(PAGE TEXT):
From this output we can see that further tests are required to cover the lines marked #####. This coverage failure was fixed in r12914.

Doxygen coverage

A common cause of Doxygen coverage failures is forgetting to correctly document input arguments for a method. We now provide an example of this type of Doxygen coverage failure and how to fix it. The Doxygen coverage nightly build for r13261 failed 1 out of 722 test suites. A Doxygen coverage failure was found in the file SolidMechanicsProblemDefinition.hpp. Part of the output for this file is shown below:

/home/bob/eclipse/workspace/trunk-13261-2011-07-26-01_39_49/pde/src/problem/SolidMechanicsProblemDefinition.hpp:179: 
  Warning: argument `X' of command @param is not found in the argument list of 
  SolidMechanicsProblemDefinition< DIM >::EvaluateBodyForceFunction(c_vector< double, DIM > &rX, double t)
/home/bob/eclipse/workspace/trunk-13261-2011-07-26-01_39_49/pde/src/problem/SolidMechanicsProblemDefinition.hpp:179: 
  Warning: The following parameters of SolidMechanicsProblemDefinition::EvaluateBodyForceFunction(c_vector< double, DIM > &rX, double t) are not documented:
  parameter rX

From this output we can see that the input argument rX for the method SolidMechanicsProblemDefinition::EvaluateBodyForceFunction() was incorrectly documented as X. This Doxygen coverage failure was fixed in r13262.

Parallel

One cause for parallel build failures is forgetting to add the macro EXIT_IF_PARALLEL to tests that are only intended to be run sequentially. We now provide an example of this type of parallel build failure and how to fix it. The parallel nightly build for r13407 failed 4 out of 264 test suites. Failures were found in the test suites TestCellBasedSimulationWithBuskeForces, TestForcesNotForRelease, TestWritingPdeSolversTutorial and TestPeriodicForces. Part of the output for the test suite TestCellBasedSimulationWithBuskeForces is shown below:

 ***** TestCellBasedSimulationWithBuskeForces.hpp *****

Entering TestSimpleMonolayerWithBuskeAdhesiveForce
Entering TestSimpleMonolayerWithBuskeAdhesiveForce
TestCellBasedSimulationWithBuskeForcesRunner: cell_based/src/mesh/HoneycombMeshGenerator.cpp:41: HoneycombMeshGenerator::HoneycombMeshGenerator(unsigned int, unsigned int, unsigned int, double): Assertion `PetscTools::IsSequential()' failed.

(REQUIREMENT 1): Count the rows that contain the string "Kaşıkcıoğlu", treating uppercase and lowercase as different, and reply with the number alone.
The rows below have no connection to the build-failure page above.

(GIVEN ENTRIES):
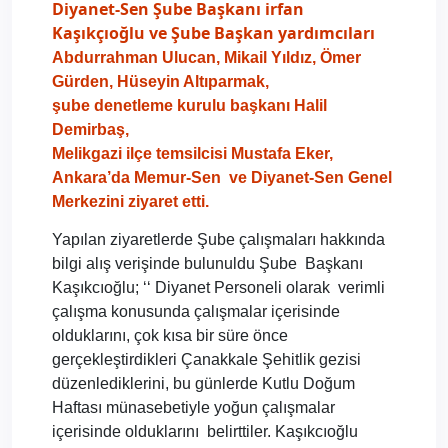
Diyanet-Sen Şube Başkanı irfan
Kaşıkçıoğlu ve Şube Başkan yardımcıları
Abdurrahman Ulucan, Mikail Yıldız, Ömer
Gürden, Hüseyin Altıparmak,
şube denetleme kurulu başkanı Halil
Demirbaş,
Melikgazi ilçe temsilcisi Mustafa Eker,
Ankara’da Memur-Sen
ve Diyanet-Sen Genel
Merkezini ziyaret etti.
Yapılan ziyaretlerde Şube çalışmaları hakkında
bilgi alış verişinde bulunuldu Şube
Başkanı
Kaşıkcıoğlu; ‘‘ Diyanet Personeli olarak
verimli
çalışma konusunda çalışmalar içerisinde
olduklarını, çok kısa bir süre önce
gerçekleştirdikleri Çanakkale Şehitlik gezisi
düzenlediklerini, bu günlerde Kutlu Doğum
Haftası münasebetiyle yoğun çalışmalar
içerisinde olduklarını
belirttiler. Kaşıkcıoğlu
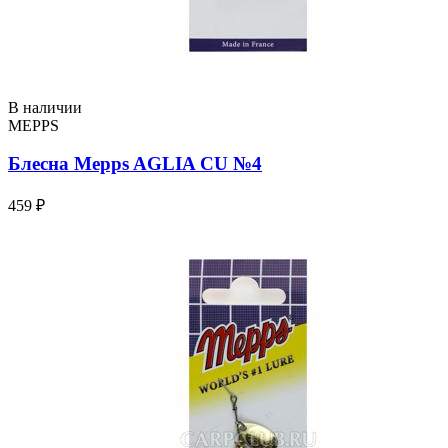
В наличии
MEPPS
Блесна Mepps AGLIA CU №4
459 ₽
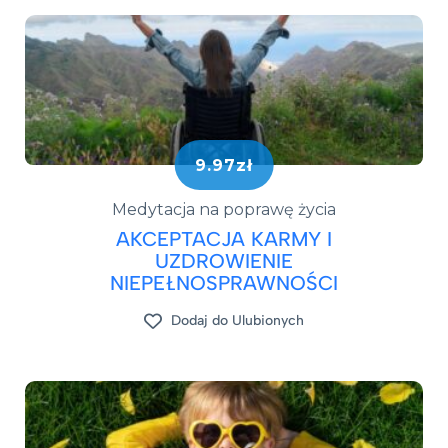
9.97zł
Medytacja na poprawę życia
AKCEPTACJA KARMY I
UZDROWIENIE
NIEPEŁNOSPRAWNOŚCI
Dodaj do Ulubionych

==

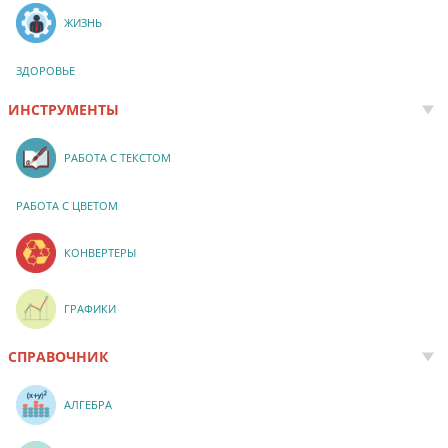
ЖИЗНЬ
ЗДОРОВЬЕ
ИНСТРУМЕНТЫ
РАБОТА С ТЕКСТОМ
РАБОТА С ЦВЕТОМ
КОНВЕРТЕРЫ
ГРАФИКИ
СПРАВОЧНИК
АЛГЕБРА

(REQUIREMENT 2): Go on with the nightly build failures page, starting right after its last line.

(ANSWER AREA 1): 2

(ANSWER AREA 2):
TestCellBasedSimulationWithBuskeForcesRunner: cell_based/src/mesh/HoneycombMeshGenerator.cpp:41: HoneycombMeshGenerator::HoneycombMeshGenerator(unsigned int, unsigned int, unsigned int, double): Assertion `PetscTools::IsSequential()' failed.
TestCellBasedSimulationWithBuskeForcesRunner: cell_based/src/mesh/HoneycombMeshGenerator.cpp:41: HoneycombMeshGenerator::HoneycombMeshGenerator(unsigned int, unsigned int, unsigned int, double): Assertion `PetscTools::IsSequential()' failed.
/home/bob/mpi/bin/mpirun.ch_shmem: line 91: 12384 Aborted                 /home/bob/eclipse/workspace/trunk-13407-2011-08-10-04_06_44/notforrelease_cell_based/build/debug_fpe/simulation/TestCellBasedSimulationWithBuskeForcesRunner

From this output we can see that the class HoneycombMeshGenerator is not intended to be used in parallel, and the EXIT_IF_PARALLEL macro (defined in the header file PetscTools.hpp) should be added to the start of TestSimpleMonolayerWithBuskeAdhesiveForce. This parallel build failure was fixed in r13416.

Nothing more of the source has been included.